Natürlich gibt es auch medizinische Gründe, welche eine akute Behandlung erfordern. Erbrechen Babys nahezu jede Mahlzeit (oder in etwa drei aufeinanderfolgende Mahlzeiten) und wirken daraufhin ängstlich, unglücklich, bedrückt oder weinen, gilt tatsächlich Grund zur Sorge. Denn vor allem hinter dem schwallartigen Spucken kann ein grundsätzliches Gesundheitsproblem liegen. So kann der Muskelring (Magenpförtner) der den Magen zum Darm hin abschließt nicht lediglich untrainiert, sondern verengt oder verkrampft sein. Dann bedarf es einer Medikamentengabe oder einer einfachen Operation um dem Baby schnell zu helfen.
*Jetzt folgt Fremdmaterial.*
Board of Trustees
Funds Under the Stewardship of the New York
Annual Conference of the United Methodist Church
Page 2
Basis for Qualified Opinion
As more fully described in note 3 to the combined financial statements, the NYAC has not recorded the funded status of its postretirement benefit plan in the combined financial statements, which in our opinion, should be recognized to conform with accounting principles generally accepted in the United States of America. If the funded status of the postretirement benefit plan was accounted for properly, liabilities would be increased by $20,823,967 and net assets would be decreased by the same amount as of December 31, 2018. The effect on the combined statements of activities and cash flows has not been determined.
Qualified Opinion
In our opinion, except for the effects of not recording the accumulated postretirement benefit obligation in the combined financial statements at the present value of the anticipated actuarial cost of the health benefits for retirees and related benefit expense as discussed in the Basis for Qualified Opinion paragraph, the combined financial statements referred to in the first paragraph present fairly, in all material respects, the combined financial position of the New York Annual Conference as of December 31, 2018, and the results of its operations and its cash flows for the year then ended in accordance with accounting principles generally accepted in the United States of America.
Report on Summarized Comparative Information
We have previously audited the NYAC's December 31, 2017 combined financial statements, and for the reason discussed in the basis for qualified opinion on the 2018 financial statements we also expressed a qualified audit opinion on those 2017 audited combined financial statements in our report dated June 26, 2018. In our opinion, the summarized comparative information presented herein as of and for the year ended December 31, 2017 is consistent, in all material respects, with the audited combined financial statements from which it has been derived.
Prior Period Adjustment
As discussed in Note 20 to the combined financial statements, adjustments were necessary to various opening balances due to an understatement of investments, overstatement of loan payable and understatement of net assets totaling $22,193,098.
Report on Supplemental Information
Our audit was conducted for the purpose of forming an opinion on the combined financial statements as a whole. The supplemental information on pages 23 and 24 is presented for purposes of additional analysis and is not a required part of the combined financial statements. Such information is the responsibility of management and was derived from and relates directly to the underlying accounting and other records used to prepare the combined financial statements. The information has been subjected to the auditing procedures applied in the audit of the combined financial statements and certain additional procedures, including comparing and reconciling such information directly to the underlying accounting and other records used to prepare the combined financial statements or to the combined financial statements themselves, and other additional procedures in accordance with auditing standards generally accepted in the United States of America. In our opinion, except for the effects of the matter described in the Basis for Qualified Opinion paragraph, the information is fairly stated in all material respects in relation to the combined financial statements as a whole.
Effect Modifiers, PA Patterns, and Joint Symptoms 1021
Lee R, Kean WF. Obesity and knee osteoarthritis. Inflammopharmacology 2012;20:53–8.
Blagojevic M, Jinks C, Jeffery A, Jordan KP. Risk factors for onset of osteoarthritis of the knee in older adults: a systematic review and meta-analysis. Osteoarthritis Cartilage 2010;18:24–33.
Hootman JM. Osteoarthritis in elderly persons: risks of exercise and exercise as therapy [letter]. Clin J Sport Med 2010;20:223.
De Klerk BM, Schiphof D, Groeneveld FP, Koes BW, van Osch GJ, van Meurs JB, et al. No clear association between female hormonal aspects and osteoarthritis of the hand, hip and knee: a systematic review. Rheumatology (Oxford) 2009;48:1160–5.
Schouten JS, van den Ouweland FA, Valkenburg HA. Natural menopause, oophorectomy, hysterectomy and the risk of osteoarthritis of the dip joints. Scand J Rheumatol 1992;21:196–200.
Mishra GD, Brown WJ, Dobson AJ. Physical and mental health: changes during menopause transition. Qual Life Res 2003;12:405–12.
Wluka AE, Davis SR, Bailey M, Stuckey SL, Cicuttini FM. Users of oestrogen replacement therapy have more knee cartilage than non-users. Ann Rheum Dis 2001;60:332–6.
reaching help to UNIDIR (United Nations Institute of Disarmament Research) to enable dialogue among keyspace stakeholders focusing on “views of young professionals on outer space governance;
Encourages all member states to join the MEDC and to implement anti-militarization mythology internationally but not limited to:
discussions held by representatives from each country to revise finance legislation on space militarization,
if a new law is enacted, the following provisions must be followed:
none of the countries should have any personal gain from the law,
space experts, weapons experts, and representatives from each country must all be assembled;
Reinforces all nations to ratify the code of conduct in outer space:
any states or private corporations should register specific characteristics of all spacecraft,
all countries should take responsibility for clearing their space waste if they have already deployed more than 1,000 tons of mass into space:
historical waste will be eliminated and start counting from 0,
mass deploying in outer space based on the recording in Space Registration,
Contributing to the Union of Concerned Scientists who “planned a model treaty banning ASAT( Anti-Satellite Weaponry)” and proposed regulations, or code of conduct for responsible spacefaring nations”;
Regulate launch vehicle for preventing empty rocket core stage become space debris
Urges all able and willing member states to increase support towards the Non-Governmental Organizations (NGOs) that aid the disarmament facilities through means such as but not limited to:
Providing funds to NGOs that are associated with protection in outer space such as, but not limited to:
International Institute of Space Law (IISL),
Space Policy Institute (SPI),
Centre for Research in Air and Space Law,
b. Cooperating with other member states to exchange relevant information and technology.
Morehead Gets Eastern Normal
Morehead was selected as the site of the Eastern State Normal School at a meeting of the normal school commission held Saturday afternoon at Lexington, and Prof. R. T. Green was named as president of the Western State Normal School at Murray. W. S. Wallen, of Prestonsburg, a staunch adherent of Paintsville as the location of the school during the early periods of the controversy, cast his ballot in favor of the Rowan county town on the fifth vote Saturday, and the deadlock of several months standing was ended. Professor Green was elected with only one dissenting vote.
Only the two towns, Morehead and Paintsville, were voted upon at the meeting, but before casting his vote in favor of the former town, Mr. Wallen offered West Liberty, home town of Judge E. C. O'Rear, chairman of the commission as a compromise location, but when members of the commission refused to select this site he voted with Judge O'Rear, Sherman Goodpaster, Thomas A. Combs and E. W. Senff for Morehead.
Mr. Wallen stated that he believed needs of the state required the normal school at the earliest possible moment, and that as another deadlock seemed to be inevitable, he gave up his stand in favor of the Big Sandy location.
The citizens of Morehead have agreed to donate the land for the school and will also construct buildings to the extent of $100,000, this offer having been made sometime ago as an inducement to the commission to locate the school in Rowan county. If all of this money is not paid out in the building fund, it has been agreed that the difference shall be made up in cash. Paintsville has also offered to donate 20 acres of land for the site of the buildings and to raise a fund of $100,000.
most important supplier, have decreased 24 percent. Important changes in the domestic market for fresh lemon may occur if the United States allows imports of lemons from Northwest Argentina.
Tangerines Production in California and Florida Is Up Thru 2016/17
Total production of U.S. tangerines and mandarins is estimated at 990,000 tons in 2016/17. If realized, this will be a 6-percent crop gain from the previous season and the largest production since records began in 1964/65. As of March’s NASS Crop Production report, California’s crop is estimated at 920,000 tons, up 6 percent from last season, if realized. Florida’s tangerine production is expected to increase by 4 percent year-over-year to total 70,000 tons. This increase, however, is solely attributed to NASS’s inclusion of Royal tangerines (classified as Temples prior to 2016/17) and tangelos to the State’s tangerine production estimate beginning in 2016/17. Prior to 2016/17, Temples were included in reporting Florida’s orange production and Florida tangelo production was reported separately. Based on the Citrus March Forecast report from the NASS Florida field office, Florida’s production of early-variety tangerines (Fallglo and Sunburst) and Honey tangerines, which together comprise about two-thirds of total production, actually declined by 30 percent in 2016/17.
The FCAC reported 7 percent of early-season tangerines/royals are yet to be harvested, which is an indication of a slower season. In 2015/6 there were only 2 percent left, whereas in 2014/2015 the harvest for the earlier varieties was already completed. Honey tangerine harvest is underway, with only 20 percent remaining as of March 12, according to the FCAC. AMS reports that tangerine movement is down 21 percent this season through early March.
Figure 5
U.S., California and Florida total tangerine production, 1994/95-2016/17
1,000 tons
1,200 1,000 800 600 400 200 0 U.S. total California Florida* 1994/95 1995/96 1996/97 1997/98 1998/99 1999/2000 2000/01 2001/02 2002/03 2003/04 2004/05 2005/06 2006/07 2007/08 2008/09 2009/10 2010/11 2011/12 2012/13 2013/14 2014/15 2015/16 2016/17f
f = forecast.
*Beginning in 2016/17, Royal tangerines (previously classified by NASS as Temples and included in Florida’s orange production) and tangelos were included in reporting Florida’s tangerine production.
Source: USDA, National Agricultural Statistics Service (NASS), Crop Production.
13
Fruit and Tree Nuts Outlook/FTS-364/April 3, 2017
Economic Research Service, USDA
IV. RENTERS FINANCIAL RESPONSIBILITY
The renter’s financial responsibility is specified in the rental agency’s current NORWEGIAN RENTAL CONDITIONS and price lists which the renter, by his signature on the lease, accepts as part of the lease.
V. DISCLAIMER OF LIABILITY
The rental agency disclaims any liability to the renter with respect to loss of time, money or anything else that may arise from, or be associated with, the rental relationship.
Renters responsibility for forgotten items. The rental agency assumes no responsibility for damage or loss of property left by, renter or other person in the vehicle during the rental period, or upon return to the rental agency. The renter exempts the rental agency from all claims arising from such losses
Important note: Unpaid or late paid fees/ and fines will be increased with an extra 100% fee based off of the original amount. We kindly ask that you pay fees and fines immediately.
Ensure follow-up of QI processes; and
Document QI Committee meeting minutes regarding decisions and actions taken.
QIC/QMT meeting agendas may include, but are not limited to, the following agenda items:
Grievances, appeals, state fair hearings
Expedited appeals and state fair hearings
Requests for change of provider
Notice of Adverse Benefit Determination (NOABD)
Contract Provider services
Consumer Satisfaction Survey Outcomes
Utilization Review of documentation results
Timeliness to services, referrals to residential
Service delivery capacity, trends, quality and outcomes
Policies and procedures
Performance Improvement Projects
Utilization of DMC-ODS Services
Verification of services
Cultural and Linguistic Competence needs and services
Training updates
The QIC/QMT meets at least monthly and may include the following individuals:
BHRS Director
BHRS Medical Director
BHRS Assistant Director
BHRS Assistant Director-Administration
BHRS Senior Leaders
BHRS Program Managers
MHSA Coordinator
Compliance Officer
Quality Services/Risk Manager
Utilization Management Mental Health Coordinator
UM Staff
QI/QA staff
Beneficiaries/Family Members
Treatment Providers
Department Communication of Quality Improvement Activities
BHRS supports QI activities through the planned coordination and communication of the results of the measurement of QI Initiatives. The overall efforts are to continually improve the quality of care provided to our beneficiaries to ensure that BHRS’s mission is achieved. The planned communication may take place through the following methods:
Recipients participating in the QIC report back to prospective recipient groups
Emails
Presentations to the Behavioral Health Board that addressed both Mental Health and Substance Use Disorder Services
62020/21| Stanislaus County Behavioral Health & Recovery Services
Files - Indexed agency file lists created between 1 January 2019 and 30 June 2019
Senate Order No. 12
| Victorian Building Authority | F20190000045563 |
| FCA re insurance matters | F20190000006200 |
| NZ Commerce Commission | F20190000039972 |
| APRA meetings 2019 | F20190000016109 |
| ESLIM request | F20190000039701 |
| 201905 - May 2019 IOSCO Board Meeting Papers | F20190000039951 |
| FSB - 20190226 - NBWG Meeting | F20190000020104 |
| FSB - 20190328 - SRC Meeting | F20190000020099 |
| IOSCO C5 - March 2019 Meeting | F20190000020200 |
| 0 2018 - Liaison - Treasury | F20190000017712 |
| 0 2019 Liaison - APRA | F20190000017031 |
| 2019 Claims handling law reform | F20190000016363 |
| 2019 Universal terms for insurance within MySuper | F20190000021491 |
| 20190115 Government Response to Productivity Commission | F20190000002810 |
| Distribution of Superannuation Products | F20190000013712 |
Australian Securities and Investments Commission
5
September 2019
Das Spucken kann auch das Resultat einer Infektion sein. Hier gilt: Beobachten! Folgt Fieber unbedingt einen Arzt aufsuchen. Auch in der Nacht sollten Sie den Notdienst zu Rate ziehen. Besonders bei Säuglingen droht schnell die Gefahr auszutrocknen. Typische Anzeichen für Austrocknung: tiefliegende Augen, eine eingesunkene Fontanelle, „knittrige“ Haut am Bauch, ausgetrocknete Lippen. Auch ein anteilnahmsloses Baby, das apathisch wirkt sollte dem Arzt vorgestellt werden. Meist folgt vorallem bei kleinen Babys die Gabe einer Elektrolytlösung

Diese Tipps sind lediglich Erfahrungswerte und gesammelte Informationen. Sie sollten ausschließlich als Orientierungshilfe dienen. Bei Unsicherheiten stets den Rat von Fachleuten wie Hebamme oder Arzt hinzuziehen.